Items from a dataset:
********
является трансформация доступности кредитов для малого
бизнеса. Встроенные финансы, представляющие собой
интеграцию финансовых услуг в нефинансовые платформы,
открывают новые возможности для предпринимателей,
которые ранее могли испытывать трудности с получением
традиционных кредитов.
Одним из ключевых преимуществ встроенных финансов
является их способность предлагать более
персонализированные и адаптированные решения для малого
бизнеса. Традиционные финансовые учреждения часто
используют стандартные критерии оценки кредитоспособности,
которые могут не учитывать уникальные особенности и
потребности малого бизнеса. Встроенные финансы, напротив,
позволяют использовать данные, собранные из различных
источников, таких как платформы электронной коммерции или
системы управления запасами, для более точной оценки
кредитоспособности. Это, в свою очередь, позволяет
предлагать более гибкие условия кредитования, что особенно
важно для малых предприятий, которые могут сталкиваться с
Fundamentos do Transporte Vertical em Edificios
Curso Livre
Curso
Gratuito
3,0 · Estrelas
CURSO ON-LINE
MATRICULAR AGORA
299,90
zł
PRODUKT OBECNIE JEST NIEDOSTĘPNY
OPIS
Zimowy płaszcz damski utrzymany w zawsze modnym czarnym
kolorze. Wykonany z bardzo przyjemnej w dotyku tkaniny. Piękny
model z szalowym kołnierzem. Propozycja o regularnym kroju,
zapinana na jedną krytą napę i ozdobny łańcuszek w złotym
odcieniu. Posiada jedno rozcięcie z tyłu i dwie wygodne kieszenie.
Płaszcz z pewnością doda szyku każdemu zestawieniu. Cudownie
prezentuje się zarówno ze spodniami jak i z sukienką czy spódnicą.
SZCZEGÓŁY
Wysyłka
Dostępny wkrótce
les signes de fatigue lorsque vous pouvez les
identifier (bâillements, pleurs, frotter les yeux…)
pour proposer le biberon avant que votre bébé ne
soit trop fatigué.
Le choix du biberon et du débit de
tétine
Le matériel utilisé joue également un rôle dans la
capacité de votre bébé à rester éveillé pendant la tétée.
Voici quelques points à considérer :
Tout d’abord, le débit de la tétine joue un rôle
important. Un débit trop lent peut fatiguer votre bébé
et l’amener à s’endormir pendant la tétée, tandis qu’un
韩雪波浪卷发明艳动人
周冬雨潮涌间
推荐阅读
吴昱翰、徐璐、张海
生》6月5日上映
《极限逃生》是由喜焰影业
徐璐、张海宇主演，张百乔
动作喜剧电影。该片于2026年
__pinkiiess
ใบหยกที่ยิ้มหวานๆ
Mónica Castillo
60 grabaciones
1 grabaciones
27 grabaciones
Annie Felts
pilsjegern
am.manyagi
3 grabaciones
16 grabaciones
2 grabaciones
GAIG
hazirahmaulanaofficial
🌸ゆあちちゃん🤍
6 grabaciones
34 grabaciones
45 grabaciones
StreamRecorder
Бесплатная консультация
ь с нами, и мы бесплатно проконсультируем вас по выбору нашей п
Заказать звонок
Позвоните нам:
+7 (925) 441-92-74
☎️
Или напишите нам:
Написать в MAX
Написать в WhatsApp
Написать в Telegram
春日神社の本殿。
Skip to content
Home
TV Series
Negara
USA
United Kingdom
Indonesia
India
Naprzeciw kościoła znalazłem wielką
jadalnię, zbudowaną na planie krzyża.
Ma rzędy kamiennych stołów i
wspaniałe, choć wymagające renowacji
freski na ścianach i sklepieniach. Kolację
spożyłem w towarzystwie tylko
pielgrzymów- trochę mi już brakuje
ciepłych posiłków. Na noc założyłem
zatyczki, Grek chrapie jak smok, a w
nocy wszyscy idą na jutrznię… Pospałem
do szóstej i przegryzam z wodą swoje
********
▸ HOW TO COMPLETE THIS TASK:
Show the lines from the data above that contain the string "могут".

▸ RESPONSE AREA:
которые могут не учитывать уникальные особенности и
важно для малых предприятий, которые могут сталкиваться с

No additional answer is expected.